_Task instructions_
Turn the part of the data that opens with the line containing "le dès le 22 mai aux éditions Delcourt." and runs through the end of the data into a Markdown table with the columns Row and Line. Number each row and leave out blank lines.

== == ==

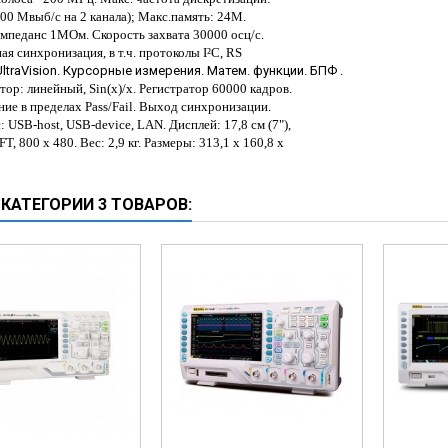
ческие коагуляторы
00 Мвыб/с на 2 канала); Макс.память: 24М.
мпеданс 1МОм. Скорость захвата 30000 осц/с.
леиновых кислот
я синхронизация, в т.ч. протоколы I²C, RS
 UltraVision. Курсорные измерения. Матем. функции. БПФ .
ор: линейный, Sin(x)/x. Регистратор 60000 кадров.
ие в пределах Pass/Fail. Выход синхронизации.
: USB
-host, USB-
device, LAN. Дисплей: 17,8 см (7"),
FT, 800 х 480. Вес: 2,9 кг. Размеры: 313,1 x 160,8 x
 КАТЕГОРИИ 3 ТОВАРОВ:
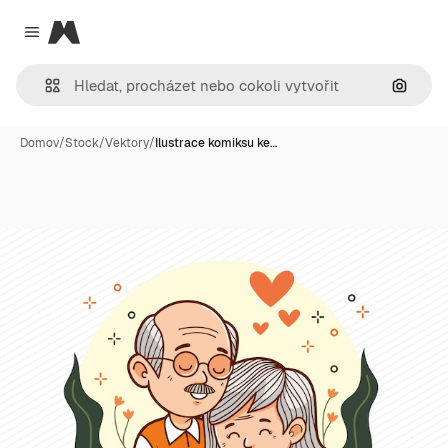
Magnific
Close menu
Hledat
Domov
/
Stock
/
Vektory
/
Ilustrace komiksu ke…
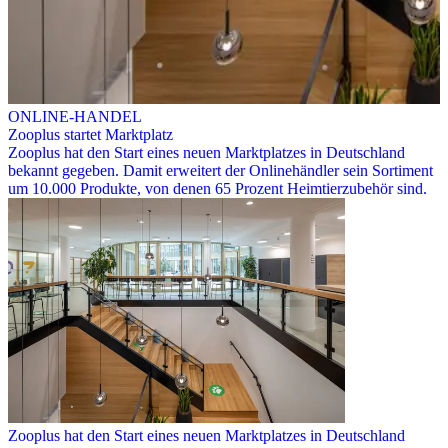
ONLINE-HANDEL
Zooplus startet Marktplatz
Zooplus hat den Start eines neuen Marktplatzes in Deutschland
bekannt gegeben. Damit erweitert der Onlinehändler sein Sortiment
um 10.000 Produkte, von denen 65 Prozent Heimtierzubehör sind.
Zooplus hat den Start eines neuen Marktplatzes in Deutschland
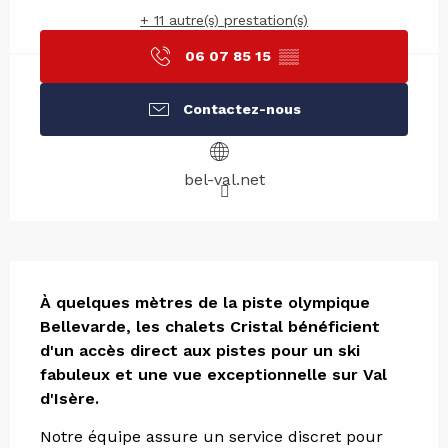
+ 11 autre(s) prestation(s)
06 07 85 15
▒▒
Contactez-nous
bel-val.net
Description
À quelques mètres de la piste olympique 
Bellevarde, les chalets Cristal bénéficient 
d'un accès direct aux pistes pour un ski 
fabuleux et une vue exceptionnelle sur Val 
d'Isère.
Notre équipe assure un service discret pour 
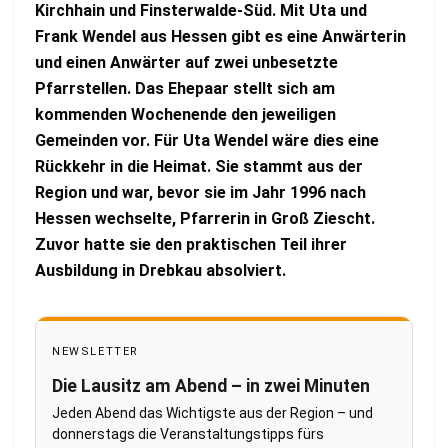
Kirchhain und Finsterwalde-Süd. Mit Uta und
Frank Wendel aus Hessen gibt es eine Anwärterin
und einen Anwärter auf zwei unbesetzte
Pfarrstellen. Das Ehepaar stellt sich am
kommenden Wochenende den jeweiligen
Gemeinden vor. Für Uta Wendel wäre dies eine
Rückkehr in die Heimat. Sie stammt aus der
Region und war, bevor sie im Jahr 1996 nach
Hessen wechselte, Pfarrerin in Groß Ziescht.
Zuvor hatte sie den praktischen Teil ihrer
Ausbildung in Drebkau absolviert.
NEWSLETTER
Die Lausitz am Abend – in zwei Minuten
Jeden Abend das Wichtigste aus der Region – und
donnerstags die Veranstaltungstipps fürs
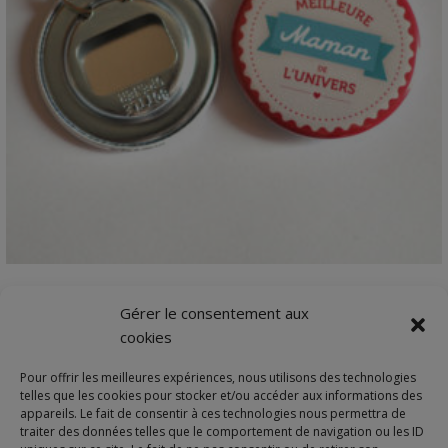
VIEW DETAILS
Cadeau | Décapsuleur maman, nounou, maîtresse,
Gérer le consentement aux
atsem
cookies
Décapsuleur porte-clé 56 mmA offrir en remerci…
Pour offrir les meilleures expériences, nous utilisons des technologies
8,00
€
telles que les cookies pour stocker et/ou accéder aux informations des
appareils. Le fait de consentir à ces technologies nous permettra de
traiter des données telles que le comportement de navigation ou les ID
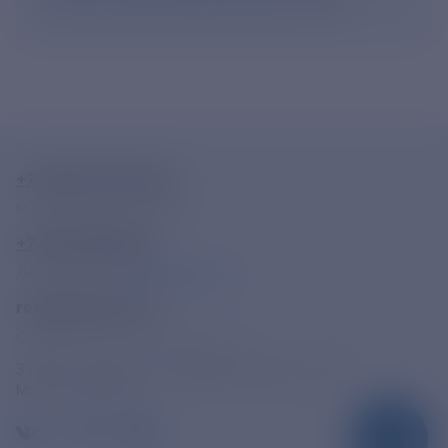
согласие на обработку персональных данных
.
+7-800-775-62-62
Многоканальный телефон
+7 495 785 09 37
Линия доверия
Правила работы
resk@rushydro.ru
Официальная электронная почта
390005, г. Рязань, ул. Дзержинского, д. 21А
МЫ В СОЦСЕТЯХ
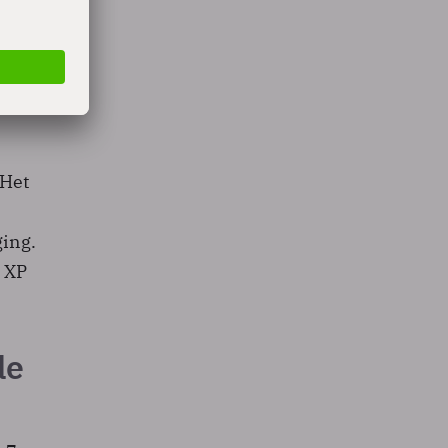
uden -
en
 Het
ging.
 XP
le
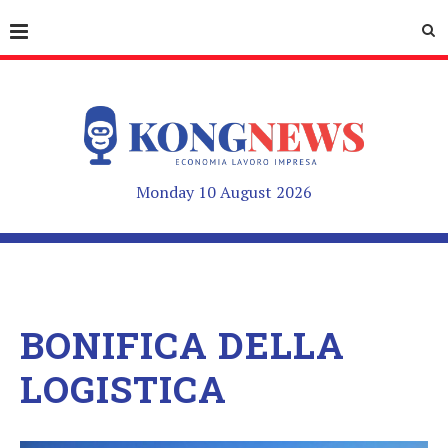
Monday 10 August 2026
BONIFICA DELLA
LOGISTICA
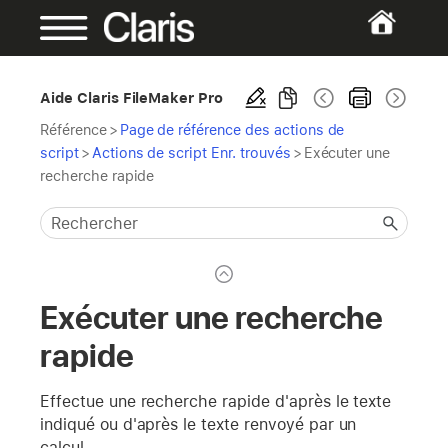
Aide Claris FileMaker Pro
Référence
>
Page de référence des actions de
script
>
Actions de script Enr. trouvés
>
Exécuter une
recherche rapide
Exécuter une recherche
rapide
Effectue une recherche rapide d'après le texte
indiqué ou d'après le texte renvoyé par un
calcul.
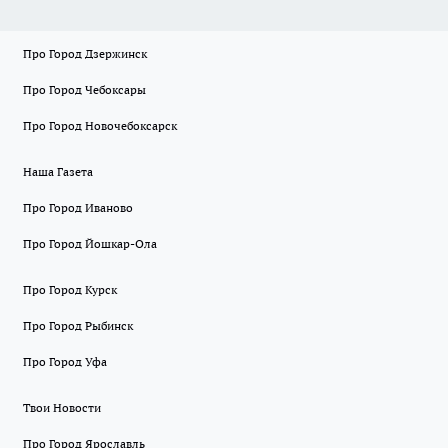
Про Город Дзержинск
Про Город Чебоксары
Про Город Новочебоксарск
Наша Газета
Про Город Иваново
Про Город Йошкар-Ола
Про Город Курск
Про Город Рыбинск
Про Город Уфа
Твои Новости
Про Город Ярославль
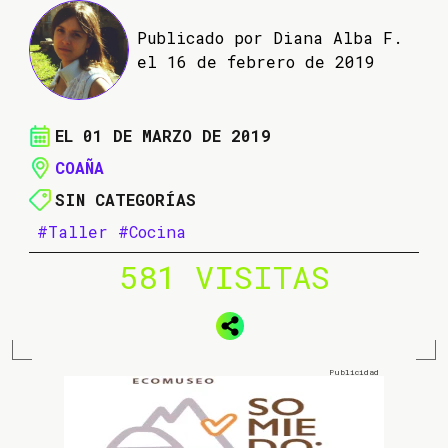
Publicado por Diana Alba F.
el 16 de febrero de 2019
EL 01 DE MARZO DE 2019
COAÑA
SIN CATEGORÍAS
#Taller
#Cocina
581 VISITAS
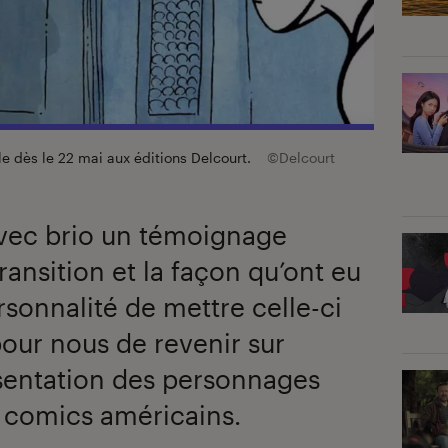
le dès le 22 mai aux éditions Delcourt.
©Delcourt
 avec brio un témoignage
ransition et la façon qu’ont eu
rsonnalité de mettre celle-ci
pour nous de revenir sur
résentation des personnages
 comics américains.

== == ==

_Answer space_
| Row | Line |
|---|---|
| 1 | le dès le 22 mai aux éditions Delcourt. |
| 2 | ©Delcourt |
| 3 |  avec brio un témoignage |
| 4 | ransition et la façon qu’ont eu |
| 5 | rsonnalité de mettre celle-ci |
| 6 | pour nous de revenir sur |
| 7 | résentation des personnages |
| 8 |  comics américains. |